*DOCUMENT PASSAGE*.
-- Opening Marker --
Sequel Expects Fund II To Wrap in July –

BOULDER, Colo. – Sequel Venture Partners expected a late July final wrap on Sequel Limited Partnership II.

Targeted at $150 million, the fund was launched earlier this year and notched a first close on $112 million in March, said Partner John Greff.

A lucrative exit from Internet advertising monitor MatchLogic Inc., a portfolio company from Sequel’s first funds, made raising Sequel II much easier. “With the MatchLogic success, the numbers were great,” Mr. Greff said. Additionally, investors are starting to believe that Colorado has good investment opportunities, he added.

Gatekeepers, for example, did not invest in the first fund, but Sequel II attracted FLAG Venture Management and The Crossroads Group into the fold. California Emerging Ventures, the $350 million pool of capital from the California Public Employees’ Retirement System , which is managed by Grove Street Advisors L.L.C. (VCJ, December 1998, page 5), also backed the second fund, as did the John D. and Catherine T. MacArthur Foundation.
-- Closing Marker --
*TASKS TO PERFORM*.
**A.** Copy the passage on Sequel Venture Partners' second fund from "A lucrative exit" up to and including "opportunities, he added.".
**B.** Continue the report on Sequel Venture Partners' second fund, starting after its last sentence.

*MATERIAL SUPPLIED*.
-- Opening Marker --
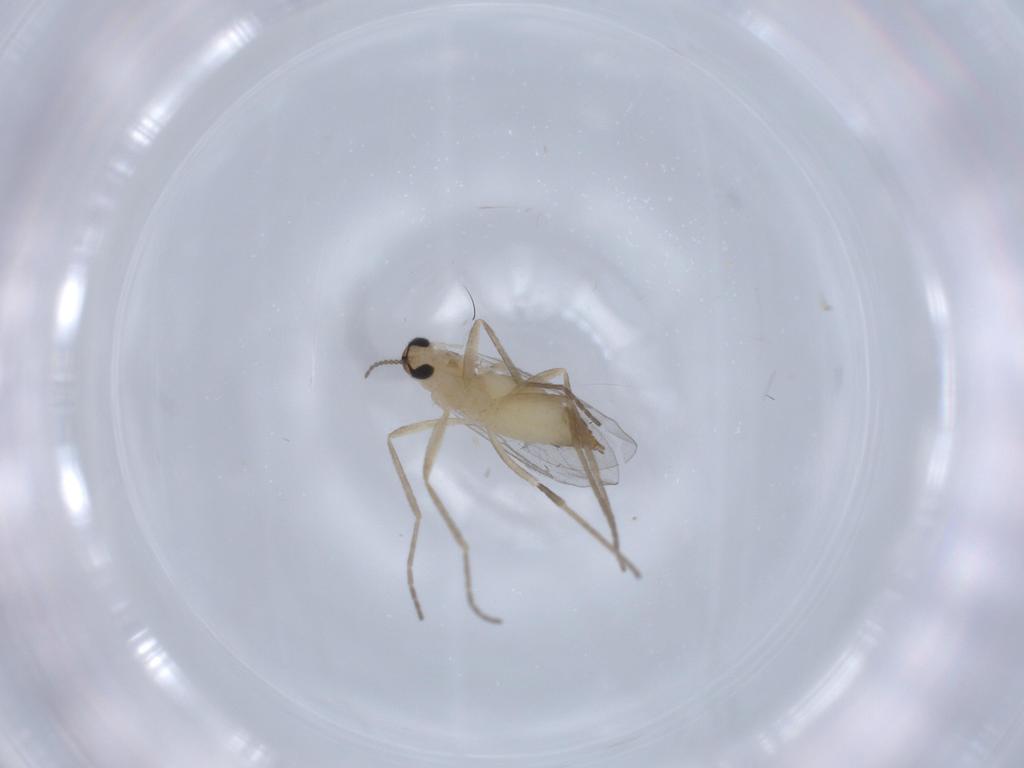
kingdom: Animalia
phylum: Arthropoda
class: Insecta
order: Diptera
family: Cecidomyiidae
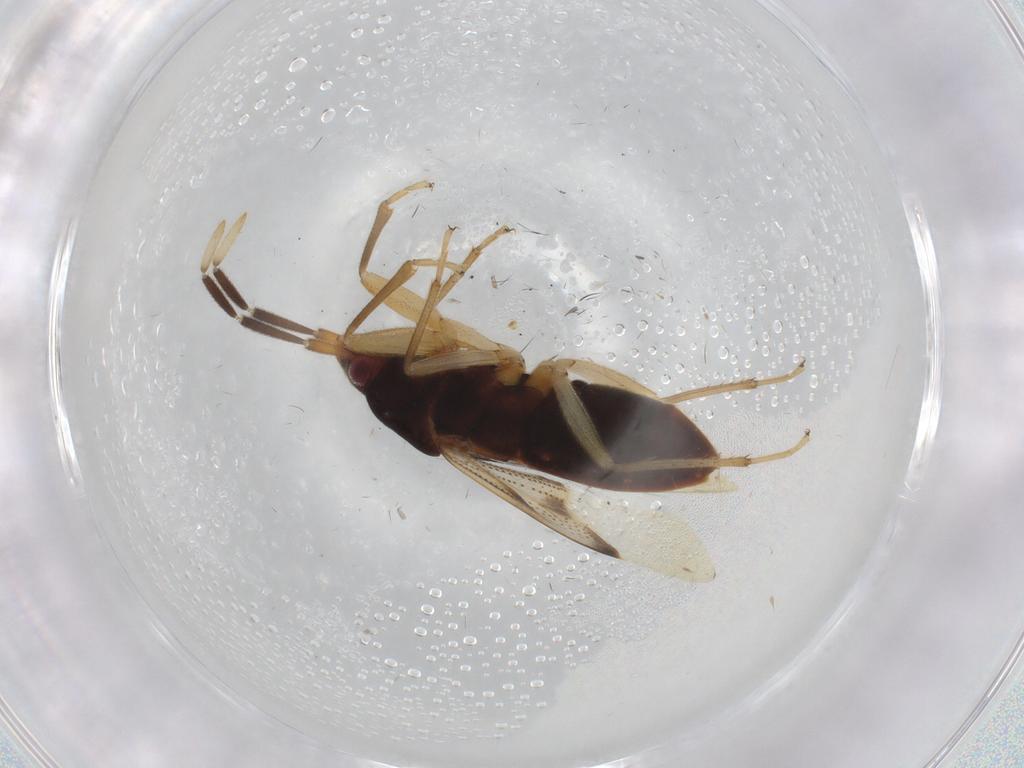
-- Closing Marker --
*ANSWERS GIVEN*.
**A.**
A lucrative exit from Internet advertising monitor MatchLogic Inc., a portfolio company from Sequel’s first funds, made raising Sequel II much easier. “With the MatchLogic success, the numbers were great,” Mr. Greff said. Additionally, investors are starting to believe that Colorado has good investment opportunities, he added.

**B.**
Returning limited partners include American Family Mutual Insurance, Sumitomo Trading Corp., Montgomery Ward Life Insurance, Colorado Public Employees Retirement Association and the endowments of the University of Colorado and the University of Richmond , Mr. Greff said. About 60% of Sequel II’s capital came from new investors.

The firm chose to raise a larger second fund in part to avoid the dilution that smaller funds often face when they have to bring in bigger groups to supply later rounds of funding for portfolio companies.

“We wanted to be able to do about as many deals as we did in the first fund, but we wanted to be able to do about twice as much in terms of dollars into each deal,” Mr. Greff explained.

“It doesn’t really do a whole lot to our approach,” he added, noting that Sequel would maintain its early-stage focus. After all, Sequel was the sole early-stage firm based in Colorado; which allowed the firm to remain selective because of the dearth of local competition, Mr. Greff observed. In at least 80% of its deals, Sequel was the first institutional money or the lead investor. The average Sequel investment will grow with the new fund to about $3.5 million to $4 million, an increase from about $2 million each, Mr. Greff estimated.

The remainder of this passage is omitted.